Any building insurance is likely to cover structural repairs, contents losses and equipment damage would it cover a disruption of cash flow and / or penalties associated with project delivery? Even if the insurance did provide cover for such eventualities the insurance company are highly unlikely to provide a “ready-made” plan so that your business may start to begin managing the steps required for work to continue as soon as possible and begin to rebuild operations to where things were before fire.

Imagine that you are now looking at the smouldering ruins of the building that was once the office and a by-stander walks over, stands next to you and asks: “what are you going to do next and how are you going to manage to do it”?

Whilst you’re considering these questions the by-stander then turns around and begins to walk away.
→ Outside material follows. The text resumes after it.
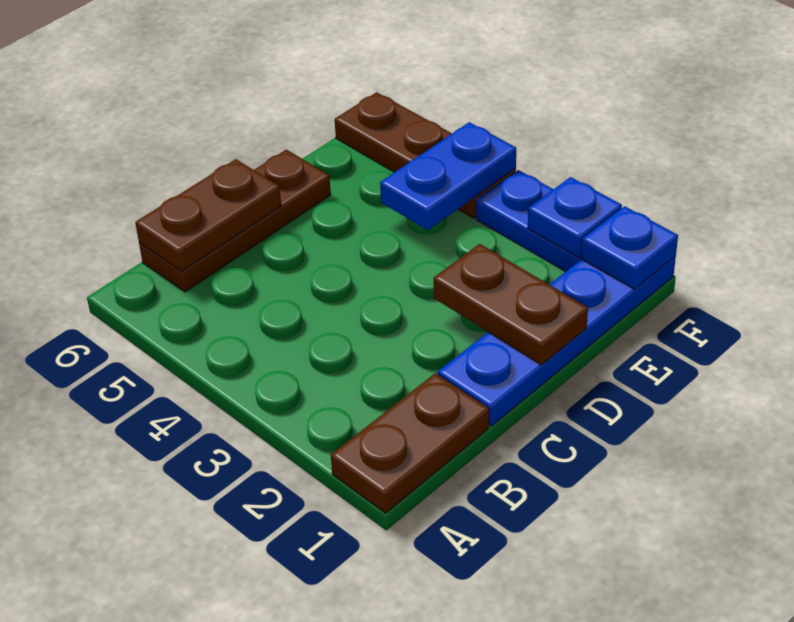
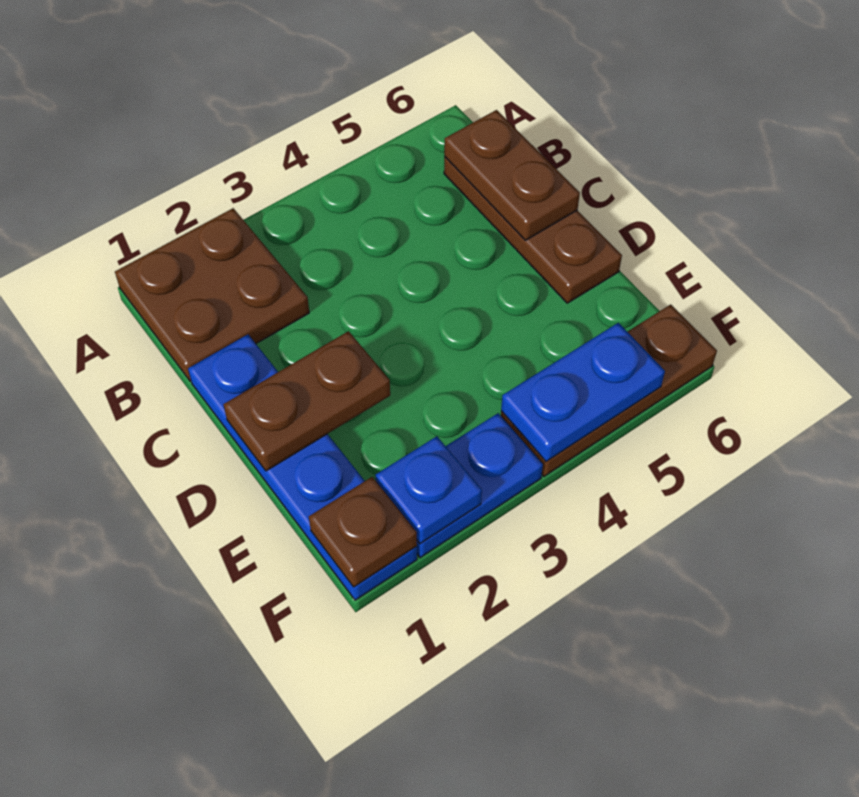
brown 1x2 plate [331,373,489,513] -> brown 2x2 plate [115,208,309,381]
blue 1x2 plate [380,122,516,230] -> blue 1x2 plate turned to [501,323,665,462]
blue 1x1 plate [581,206,678,289] -> brown 1x1 plate [309,477,417,587]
As a parting comment that person tells you that they can help you recover the business but also show and help you make sufficient preparations for when the next major disruption to your business take place.

Can you confidently answer these questions? Would you not at least consider calling them back to get their contact details? If no, why not? What have you got to lose? Would you not be intrigued by such an offer?

Whatever you decide you’d still be looking at the smouldering ruins of the buildings but, with the benefit of high insight, would you have now decided to accept the offer of help? If you had done so you would have already made the preparations to deal with the consequences of the fire that has just destroyed your office building. You would now be able in a position to know what you are going to do next. You will now also possess the knowledge on how to start business operations and project delivery (initially in a limited capacity) as soon as possible after the fire.